Stored data entries:

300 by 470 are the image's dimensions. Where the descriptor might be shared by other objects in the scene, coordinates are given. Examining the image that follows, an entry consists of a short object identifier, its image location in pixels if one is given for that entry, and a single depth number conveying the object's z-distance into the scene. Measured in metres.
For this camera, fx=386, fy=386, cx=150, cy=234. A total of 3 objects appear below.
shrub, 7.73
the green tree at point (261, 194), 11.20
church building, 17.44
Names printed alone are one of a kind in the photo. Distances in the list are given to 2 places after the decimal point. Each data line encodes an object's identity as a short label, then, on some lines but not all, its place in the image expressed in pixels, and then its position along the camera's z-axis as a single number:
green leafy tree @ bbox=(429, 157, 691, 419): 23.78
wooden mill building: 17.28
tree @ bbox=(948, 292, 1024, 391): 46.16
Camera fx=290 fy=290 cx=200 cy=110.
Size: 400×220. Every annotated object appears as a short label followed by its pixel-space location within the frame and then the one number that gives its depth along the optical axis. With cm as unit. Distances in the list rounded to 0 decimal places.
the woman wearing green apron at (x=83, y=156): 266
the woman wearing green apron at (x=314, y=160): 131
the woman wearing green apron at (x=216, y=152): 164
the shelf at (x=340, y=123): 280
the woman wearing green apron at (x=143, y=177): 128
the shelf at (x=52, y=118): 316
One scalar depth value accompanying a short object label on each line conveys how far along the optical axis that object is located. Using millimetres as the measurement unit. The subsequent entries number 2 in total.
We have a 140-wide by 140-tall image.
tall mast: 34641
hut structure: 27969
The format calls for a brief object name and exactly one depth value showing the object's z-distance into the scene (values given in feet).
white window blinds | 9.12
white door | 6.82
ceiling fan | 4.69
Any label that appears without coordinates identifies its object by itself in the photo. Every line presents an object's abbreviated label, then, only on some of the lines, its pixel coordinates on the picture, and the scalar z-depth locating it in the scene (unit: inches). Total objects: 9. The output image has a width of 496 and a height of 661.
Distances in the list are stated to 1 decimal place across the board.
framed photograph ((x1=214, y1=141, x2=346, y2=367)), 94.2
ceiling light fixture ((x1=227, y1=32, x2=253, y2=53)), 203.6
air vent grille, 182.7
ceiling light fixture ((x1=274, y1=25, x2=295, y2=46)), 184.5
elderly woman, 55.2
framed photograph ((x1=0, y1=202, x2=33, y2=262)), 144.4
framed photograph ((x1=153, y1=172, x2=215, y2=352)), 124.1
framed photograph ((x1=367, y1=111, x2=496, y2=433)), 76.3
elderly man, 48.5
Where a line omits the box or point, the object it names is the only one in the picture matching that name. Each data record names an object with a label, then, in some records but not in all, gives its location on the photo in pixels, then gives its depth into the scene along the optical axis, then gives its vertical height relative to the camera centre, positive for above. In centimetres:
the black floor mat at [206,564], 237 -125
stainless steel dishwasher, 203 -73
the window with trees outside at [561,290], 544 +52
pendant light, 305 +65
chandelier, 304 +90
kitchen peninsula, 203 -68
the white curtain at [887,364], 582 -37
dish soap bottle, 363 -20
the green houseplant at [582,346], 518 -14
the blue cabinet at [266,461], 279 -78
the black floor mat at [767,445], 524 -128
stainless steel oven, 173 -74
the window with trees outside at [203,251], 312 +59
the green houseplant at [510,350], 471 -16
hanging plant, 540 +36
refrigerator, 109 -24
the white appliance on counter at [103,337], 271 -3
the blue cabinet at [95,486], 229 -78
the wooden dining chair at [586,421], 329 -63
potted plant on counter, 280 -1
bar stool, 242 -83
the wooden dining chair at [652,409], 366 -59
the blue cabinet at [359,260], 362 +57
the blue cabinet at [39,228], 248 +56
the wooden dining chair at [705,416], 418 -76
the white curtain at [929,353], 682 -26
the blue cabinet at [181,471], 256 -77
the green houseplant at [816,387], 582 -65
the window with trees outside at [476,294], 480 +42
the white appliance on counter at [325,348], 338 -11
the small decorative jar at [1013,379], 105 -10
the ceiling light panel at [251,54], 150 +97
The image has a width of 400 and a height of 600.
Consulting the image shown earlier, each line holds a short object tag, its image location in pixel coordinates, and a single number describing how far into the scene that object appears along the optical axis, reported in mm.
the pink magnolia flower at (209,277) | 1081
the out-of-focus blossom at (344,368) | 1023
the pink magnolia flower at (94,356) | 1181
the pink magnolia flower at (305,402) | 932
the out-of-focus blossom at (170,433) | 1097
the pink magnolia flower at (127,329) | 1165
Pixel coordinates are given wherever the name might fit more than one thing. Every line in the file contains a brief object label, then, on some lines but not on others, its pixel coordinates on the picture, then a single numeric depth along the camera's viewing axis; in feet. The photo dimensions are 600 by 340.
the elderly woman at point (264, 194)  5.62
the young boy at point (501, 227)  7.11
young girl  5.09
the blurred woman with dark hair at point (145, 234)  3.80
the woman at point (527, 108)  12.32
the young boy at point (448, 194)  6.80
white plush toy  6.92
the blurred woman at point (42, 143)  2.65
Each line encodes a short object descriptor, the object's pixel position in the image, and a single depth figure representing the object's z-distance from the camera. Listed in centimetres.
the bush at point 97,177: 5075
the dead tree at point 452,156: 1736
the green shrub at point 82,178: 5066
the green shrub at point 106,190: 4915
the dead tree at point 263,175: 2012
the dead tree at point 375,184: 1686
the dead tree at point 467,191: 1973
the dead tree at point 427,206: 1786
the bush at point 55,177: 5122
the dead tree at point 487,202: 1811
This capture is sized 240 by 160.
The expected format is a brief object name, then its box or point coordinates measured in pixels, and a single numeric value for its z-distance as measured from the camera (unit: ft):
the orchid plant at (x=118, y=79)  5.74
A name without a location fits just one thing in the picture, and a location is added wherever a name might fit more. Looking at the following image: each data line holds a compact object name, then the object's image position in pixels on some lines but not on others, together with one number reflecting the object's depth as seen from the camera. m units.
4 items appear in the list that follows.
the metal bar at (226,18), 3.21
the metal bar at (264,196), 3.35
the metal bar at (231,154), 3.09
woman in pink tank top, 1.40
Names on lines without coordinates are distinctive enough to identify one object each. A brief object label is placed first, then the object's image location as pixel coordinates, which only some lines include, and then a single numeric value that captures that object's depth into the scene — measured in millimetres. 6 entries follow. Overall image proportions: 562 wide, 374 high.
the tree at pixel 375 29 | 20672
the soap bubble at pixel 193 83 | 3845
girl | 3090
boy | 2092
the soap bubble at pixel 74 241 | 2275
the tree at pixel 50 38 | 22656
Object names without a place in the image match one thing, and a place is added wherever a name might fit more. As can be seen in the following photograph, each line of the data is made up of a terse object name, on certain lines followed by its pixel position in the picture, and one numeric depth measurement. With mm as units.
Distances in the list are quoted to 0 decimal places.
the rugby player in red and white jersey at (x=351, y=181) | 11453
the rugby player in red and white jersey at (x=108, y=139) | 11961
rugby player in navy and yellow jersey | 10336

Exercise description:
One stretch of the lines above is wanted, from the line that contains "ceiling fan | 4.69" through the line that contains "air vent grille, 182.7". Output it exactly.

Reply:
ceiling fan | 4.69
Any label that appears without coordinates identifies its object by itself in the photo. Every line presents an object's abbreviated label, then, only on some of the lines, its pixel coordinates on the picture, and the scalar z-depth locating it in the scene (unit: inches). Total objects: 9. The output image has a width of 496 and a height of 661.
Distances in the list are stated to 1 decimal place across the board.
framed photograph ((x1=214, y1=141, x2=346, y2=367)), 94.2
ceiling light fixture ((x1=227, y1=32, x2=253, y2=53)), 203.6
air vent grille, 182.7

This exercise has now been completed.